Create rootfs partition manually

I have a new USB disk, and created a new partition. I already have the rootfs image created on the host (flash.sh --no-flash). How can I manually dump the rootfs onto the new partition?

A few things I could think:

  1. dd Linux_for_Tegra/bootloader/system.img to the new partition.
  2. create ext4 on the new partition, mount it, and then copy Linux_for_Tegra/rootfs directly to it.

I am not sure if system.img is identical to Linux_for_Tegra/rootfs directly

You have to use the “raw” image if working with dd. Check the exact size of “bootloader/system.img.raw”, create a partition on your disk, and then try dd again to that partition.

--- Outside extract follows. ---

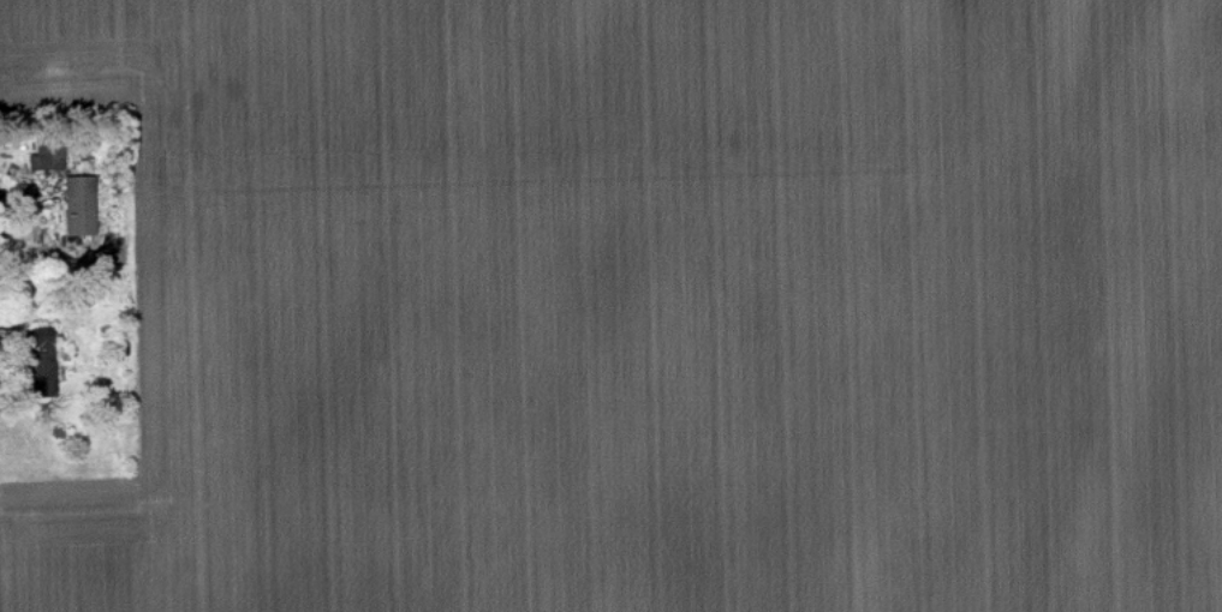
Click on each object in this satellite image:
building: (46, 155)
building: (79, 191)
building: (42, 358)

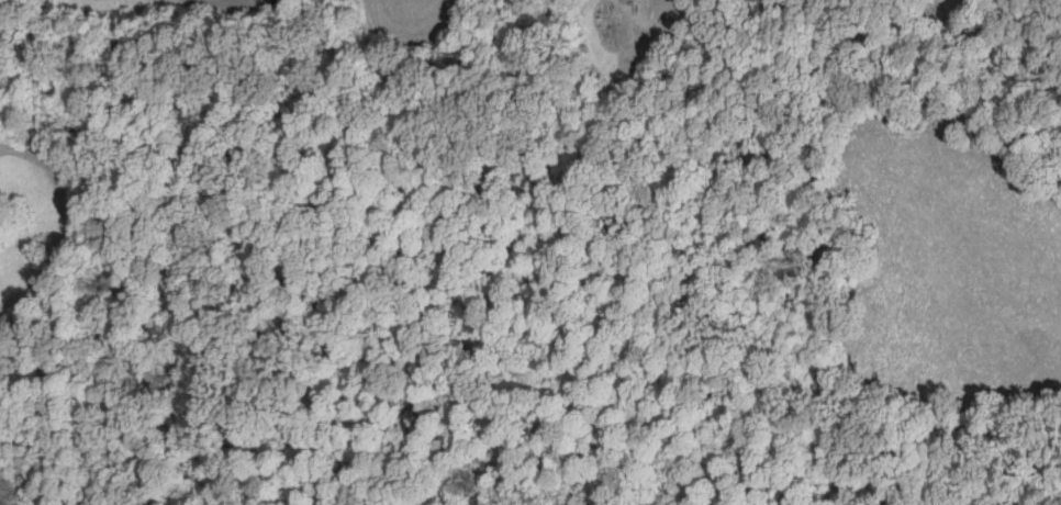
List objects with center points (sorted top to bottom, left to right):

Using something like rsync (which understands device special files and other things plain cp does not understand), then you could mostly do the same thing with copy to a partition as files. There are some additions to “rootfs/boot/” prior to creating system.img (and system.img.raw), so likely the dd of system.img.raw would be a better choice (though in some cases it will end up identical).

Thanks for the hint of system.img.raw! It is a huge file and I can mount it:

mount -o ro,loop system.img.raw /mnt

df /mnt shows actual disk usage a lot less. I am able to tar it up to a smaller file, transfer to the other machine where USB drive is connected, create ext4 fs on the usb new partition, mount the partition and untar the files to it.